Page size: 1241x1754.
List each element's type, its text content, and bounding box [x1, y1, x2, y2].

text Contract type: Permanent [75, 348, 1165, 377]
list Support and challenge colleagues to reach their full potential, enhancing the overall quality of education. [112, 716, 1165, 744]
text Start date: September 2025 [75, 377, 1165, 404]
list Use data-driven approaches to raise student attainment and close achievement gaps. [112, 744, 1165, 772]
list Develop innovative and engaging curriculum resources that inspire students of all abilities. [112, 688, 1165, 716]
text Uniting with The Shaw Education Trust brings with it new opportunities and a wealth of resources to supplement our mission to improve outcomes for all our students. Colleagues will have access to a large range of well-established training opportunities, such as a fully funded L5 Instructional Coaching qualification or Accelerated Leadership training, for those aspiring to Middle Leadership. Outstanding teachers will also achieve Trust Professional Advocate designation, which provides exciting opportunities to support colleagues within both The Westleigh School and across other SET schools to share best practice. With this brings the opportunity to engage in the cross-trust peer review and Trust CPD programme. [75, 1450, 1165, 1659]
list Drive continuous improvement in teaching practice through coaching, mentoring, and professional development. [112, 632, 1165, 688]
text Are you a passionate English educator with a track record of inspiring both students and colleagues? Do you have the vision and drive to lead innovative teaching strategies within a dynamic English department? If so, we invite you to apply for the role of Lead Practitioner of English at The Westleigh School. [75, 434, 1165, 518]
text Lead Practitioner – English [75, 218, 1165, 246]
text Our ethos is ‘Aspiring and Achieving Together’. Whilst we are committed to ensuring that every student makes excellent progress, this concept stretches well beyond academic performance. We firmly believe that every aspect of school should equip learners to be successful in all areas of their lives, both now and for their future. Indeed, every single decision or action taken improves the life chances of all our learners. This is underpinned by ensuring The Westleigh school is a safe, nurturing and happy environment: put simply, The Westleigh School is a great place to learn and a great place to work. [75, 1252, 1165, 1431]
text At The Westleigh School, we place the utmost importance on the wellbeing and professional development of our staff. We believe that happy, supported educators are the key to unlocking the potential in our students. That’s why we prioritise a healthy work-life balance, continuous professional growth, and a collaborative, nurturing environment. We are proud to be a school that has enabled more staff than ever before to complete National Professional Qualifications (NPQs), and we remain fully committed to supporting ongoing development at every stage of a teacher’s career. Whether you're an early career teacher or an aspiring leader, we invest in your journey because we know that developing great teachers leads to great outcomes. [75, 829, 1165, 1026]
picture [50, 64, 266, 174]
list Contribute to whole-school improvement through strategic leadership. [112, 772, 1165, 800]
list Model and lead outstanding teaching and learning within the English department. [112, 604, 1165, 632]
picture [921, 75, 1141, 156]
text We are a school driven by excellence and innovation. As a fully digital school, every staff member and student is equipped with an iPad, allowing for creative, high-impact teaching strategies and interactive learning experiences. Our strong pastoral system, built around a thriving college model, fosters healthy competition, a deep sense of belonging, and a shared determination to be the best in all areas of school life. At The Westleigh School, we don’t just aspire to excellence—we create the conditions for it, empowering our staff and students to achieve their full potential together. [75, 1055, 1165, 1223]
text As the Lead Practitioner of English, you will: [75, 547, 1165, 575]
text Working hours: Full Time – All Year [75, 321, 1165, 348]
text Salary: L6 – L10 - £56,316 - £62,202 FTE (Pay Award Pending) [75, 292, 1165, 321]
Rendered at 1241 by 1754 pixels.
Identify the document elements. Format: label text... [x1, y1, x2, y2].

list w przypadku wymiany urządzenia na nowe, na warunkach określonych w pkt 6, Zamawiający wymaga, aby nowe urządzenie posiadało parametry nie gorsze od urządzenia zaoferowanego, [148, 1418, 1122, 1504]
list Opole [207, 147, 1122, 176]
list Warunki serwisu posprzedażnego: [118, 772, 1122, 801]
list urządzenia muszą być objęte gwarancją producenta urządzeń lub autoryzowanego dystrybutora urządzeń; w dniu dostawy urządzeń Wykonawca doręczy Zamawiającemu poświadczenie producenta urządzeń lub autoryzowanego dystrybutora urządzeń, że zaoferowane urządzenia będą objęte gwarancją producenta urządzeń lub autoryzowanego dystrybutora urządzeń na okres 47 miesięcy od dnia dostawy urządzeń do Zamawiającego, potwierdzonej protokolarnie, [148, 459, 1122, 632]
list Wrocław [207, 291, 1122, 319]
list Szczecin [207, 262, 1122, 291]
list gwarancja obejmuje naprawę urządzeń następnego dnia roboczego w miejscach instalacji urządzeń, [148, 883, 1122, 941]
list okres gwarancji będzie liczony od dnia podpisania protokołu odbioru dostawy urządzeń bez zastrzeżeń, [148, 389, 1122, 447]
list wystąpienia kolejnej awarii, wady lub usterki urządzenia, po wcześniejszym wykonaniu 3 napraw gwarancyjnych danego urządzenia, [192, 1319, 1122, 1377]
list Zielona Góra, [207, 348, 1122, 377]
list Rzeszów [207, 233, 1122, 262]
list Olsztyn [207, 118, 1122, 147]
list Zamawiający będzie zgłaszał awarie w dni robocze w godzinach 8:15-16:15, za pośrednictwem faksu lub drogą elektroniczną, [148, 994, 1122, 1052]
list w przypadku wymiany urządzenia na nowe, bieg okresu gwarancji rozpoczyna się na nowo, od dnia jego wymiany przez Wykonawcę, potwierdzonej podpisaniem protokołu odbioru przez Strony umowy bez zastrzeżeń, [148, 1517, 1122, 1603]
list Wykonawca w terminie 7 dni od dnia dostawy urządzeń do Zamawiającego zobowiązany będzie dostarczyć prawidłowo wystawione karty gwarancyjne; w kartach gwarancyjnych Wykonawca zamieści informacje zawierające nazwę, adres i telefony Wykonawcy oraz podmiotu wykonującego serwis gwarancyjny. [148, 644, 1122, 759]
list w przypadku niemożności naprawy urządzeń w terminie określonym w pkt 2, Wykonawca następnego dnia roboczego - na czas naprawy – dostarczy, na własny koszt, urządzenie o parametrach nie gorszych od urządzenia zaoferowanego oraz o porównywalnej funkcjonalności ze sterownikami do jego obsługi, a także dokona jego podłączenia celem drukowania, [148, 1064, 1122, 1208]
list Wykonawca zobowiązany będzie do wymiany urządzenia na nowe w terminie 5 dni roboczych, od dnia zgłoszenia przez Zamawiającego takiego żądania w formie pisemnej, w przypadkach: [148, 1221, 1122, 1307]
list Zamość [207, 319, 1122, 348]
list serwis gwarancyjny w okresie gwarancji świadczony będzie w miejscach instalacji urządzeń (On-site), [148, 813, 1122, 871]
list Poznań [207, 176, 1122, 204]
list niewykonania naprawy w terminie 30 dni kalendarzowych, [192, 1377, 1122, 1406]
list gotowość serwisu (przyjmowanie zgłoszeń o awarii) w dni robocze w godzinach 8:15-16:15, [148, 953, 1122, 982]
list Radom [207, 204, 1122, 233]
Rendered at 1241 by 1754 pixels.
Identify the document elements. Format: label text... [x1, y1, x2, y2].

--

Say how many lines of the entries hold the string "awarii". Nothing but the number should be given.

2